Stored items from a collection

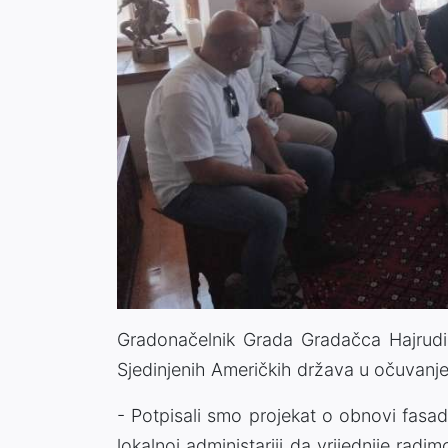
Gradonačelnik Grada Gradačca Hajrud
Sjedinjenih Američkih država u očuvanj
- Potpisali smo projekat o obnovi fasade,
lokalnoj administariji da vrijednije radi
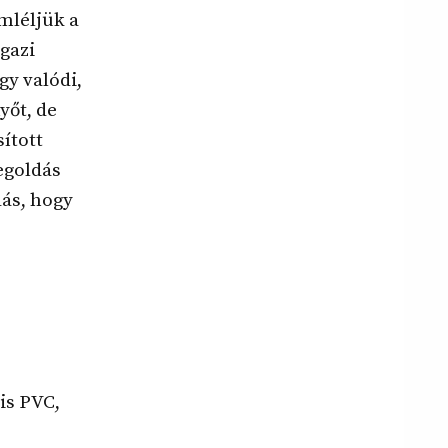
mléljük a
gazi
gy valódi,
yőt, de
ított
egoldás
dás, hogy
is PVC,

- ABOUT THIS TASK: Nothing but the lines from the one containing "- Potpisali smo" through the end of the entries is to be retyped, exactly as written and without pictures.

- RESULT OF THIS TASK:
- Potpisali smo projekat o obnovi fasade,
lokalnoj administariji da vrijednije radi
mléljük a
gazi
gy valódi,
yőt, de
ított
egoldás
dás, hogy
is PVC,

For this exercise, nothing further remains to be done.